İyi ki Gülenay Hocayı tanımışım, iyiki bu eğitime katılmışım. Yaradana şükürler olsun! Sevgiler.”
-
“Bu büyülü sürecin hangi bölümünü anlatsam bilmiyorum. Kendimi 29 yaşımda yeniden doğmuş, yeni bir Ben e doğmuş hissediyorum. Bu programda verilen her öğretiye değer verip, içselleştirince ve adanmışlıkla birlikte hayata adapte edince, daha önce hiçbir yerde öğrenemeyeceğiniz bir mutluluk hissedeceksiniz. Beslenme düzenimin, bir kadın olarak kendimi kabullenme ve sevme yolumun, sessizlikte kalabilmemin yolunu açan, hayatımını dönüştüren bu güzel eğitim kendim için yaptığım en güzel şeylerden biriydi. İçten dışa giden değişimim çevremdeki herkes tarafından fark ediliyor. İlişkilerimdeki şifalanma materyal düzende de gerçekleşti ve hislerimi iyi duyabilip tanımlayabiliyorum artık. İçimdeki kuvvetli kadını red etmiyorum.

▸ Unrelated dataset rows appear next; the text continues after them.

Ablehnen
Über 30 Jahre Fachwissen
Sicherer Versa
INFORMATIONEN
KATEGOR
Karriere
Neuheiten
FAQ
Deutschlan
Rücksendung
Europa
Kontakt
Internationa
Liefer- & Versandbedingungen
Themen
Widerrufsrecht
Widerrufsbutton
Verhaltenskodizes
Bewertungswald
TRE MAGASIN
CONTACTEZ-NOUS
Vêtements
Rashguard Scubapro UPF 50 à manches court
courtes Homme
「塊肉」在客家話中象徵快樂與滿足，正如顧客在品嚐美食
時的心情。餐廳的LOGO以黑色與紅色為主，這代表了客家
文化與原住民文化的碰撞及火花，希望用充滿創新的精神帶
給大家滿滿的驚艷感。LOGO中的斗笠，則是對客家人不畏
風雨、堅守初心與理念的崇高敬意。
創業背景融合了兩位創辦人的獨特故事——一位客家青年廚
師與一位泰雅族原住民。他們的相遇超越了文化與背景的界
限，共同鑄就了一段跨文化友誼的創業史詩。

Bu eğitimi Gülenay Hoca’dan almak bir ayrıcalıktı. Kendisine bağımlı kılmayan ancak kişinin kendi iradesinin kuvvetini ortaya çıkaran gerçek bir eğitmen bana göre. Kendini gücünü fark ettirdiği için de, geri dönüşü olmayan bir farkındalık ve gelişme yaşıyor insan. Kişi ancak gerçekten almak, hissetmek isterse bu süreçte ışık dolu bir kadın olmaya doğru gidecektir.”